- **PROBLEM REQUIREMENTS**
Render every line of the records below as a Markdown table with the columns Row and Line, numbering the rows and omitting blank lines. Leave the pictures out of the table.

[Stored data]
-- Opening Marker --
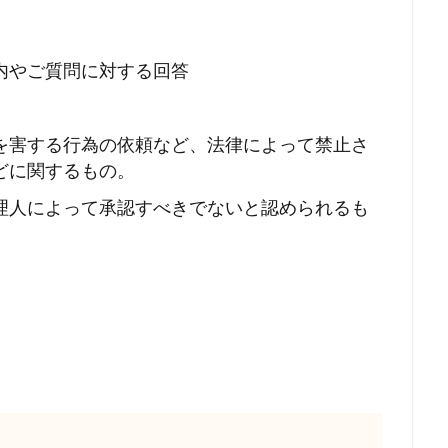
内やご質問に対する回答
を害する行為の依頼など、法律によって禁止さ
どに関するもの。
理人によって承認すべきでないと認められるも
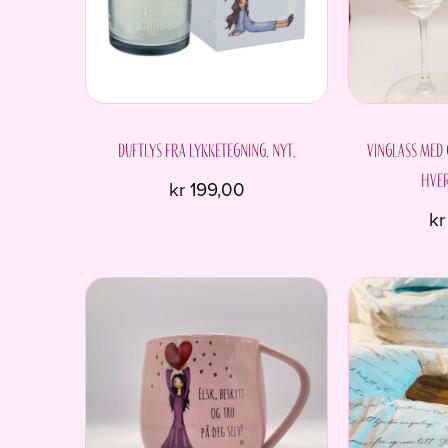
Duftlys fra Lykketegning. Nyt.
Vinglass med
hver
kr
199,00
kr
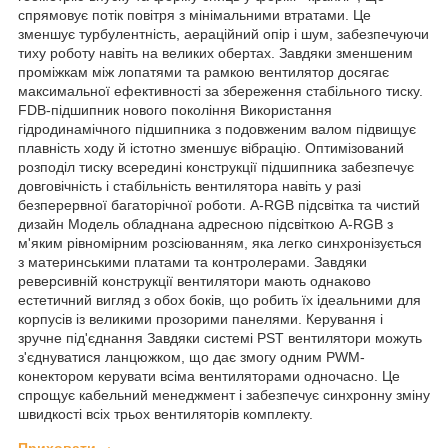
спрямовує потік повітря з мінімальними втратами. Це
зменшує турбулентність, аераційний опір і шум, забезпечуючи
тиху роботу навіть на великих обертах. Завдяки зменшеним
проміжкам між лопатями та рамкою вентилятор досягає
максимальної ефективності за збереження стабільного тиску.
FDB-підшипник нового покоління Використання
гідродинамічного підшипника з подовженим валом підвищує
плавність ходу й істотно зменшує вібрацію. Оптимізований
розподіл тиску всередині конструкції підшипника забезпечує
довговічність і стабільність вентилятора навіть у разі
безперервної багаторічної роботи. A-RGB підсвітка та чистий
дизайн Модель обладнана адресною підсвіткою A-RGB з
м'яким рівномірним розсіюванням, яка легко синхронізується
з материнськими платами та контролерами. Завдяки
реверсивній конструкції вентилятори мають однаково
естетичний вигляд з обох боків, що робить їх ідеальними для
корпусів із великими прозорими панелями. Керування і
зручне під'єднання Завдяки системі PST вентилятори можуть
з'єднуватися ланцюжком, що дає змогу одним PWM-
конектором керувати всіма вентиляторами одночасно. Це
спрощує кабельний менеджмент і забезпечує синхронну зміну
швидкості всіх трьох вентиляторів комплекту.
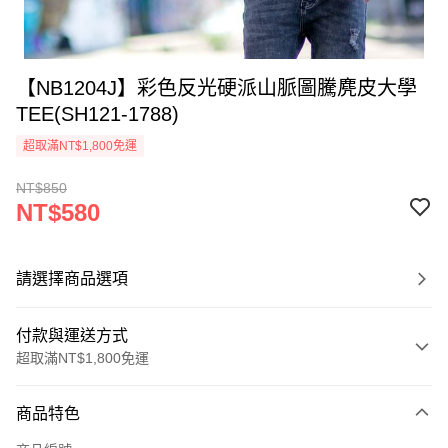
【NB1204J】彩色反光硬派山脈圖騰麂皮大學
TEE(SH121-1788)
超取滿NT$1,800免運
NT$850
NT$580
請選擇商品選項
付款與運送方式
超取滿NT$1,800免運
付款方式
商品特色
信用卡一次付款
-- Closing Marker --
- **REPLY**
| Row | Line |
|---|---|
| 1 | 内やご質問に対する回答 |
| 2 | を害する行為の依頼など、法律によって禁止さ |
| 3 | どに関するもの。 |
| 4 | 理人によって承認すべきでないと認められるも |
| 5 | Duftlys fra Lykketegning. Nyt. |
| 6 | Vinglass med |
| 7 | hver |
| 8 | kr |
| 9 | 199,00 |
| 10 | kr |
| 11 | спрямовує потік повітря з мінімальними втратами. Це |
| 12 | зменшує турбулентність, аераційний опір і шум, забезпечуючи |
| 13 | тиху роботу навіть на великих обертах. Завдяки зменшеним |
| 14 | проміжкам між лопатями та рамкою вентилятор досягає |
| 15 | максимальної ефективності за збереження стабільного тиску. |
| 16 | FDB-підшипник нового покоління Використання |
| 17 | гідродинамічного підшипника з подовженим валом підвищує |
| 18 | плавність ходу й істотно зменшує вібрацію. Оптимізований |
| 19 | розподіл тиску всередині конструкції підшипника забезпечує |
| 20 | довговічність і стабільність вентилятора навіть у разі |
| 21 | безперервної багаторічної роботи. A-RGB підсвітка та чистий |
| 22 | дизайн Модель обладнана адресною підсвіткою A-RGB з |
| 23 | м'яким рівномірним розсіюванням, яка легко синхронізується |
| 24 | з материнськими платами та контролерами. Завдяки |
| 25 | реверсивній конструкції вентилятори мають однаково |
| 26 | естетичний вигляд з обох боків, що робить їх ідеальними для |
| 27 | корпусів із великими прозорими панелями. Керування і |
| 28 | зручне під'єднання Завдяки системі PST вентилятори можуть |
| 29 | з'єднуватися ланцюжком, що дає змогу одним PWM- |
| 30 | конектором керувати всіма вентиляторами одночасно. Це |
| 31 | спрощує кабельний менеджмент і забезпечує синхронну зміну |
| 32 | швидкості всіх трьох вентиляторів комплекту. |
| 33 | 【NB1204J】彩色反光硬派山脈圖騰麂皮大學 |
| 34 | TEE(SH121-1788) |
| 35 | 超取滿NT$1,800免運 |
| 36 | NT$850 |
| 37 | NT$580 |
| 38 | 請選擇商品選項 |
| 39 | 付款與運送方式 |
| 40 | 超取滿NT$1,800免運 |
| 41 | 付款方式 |
| 42 | 商品特色 |
| 43 | 信用卡一次付款 |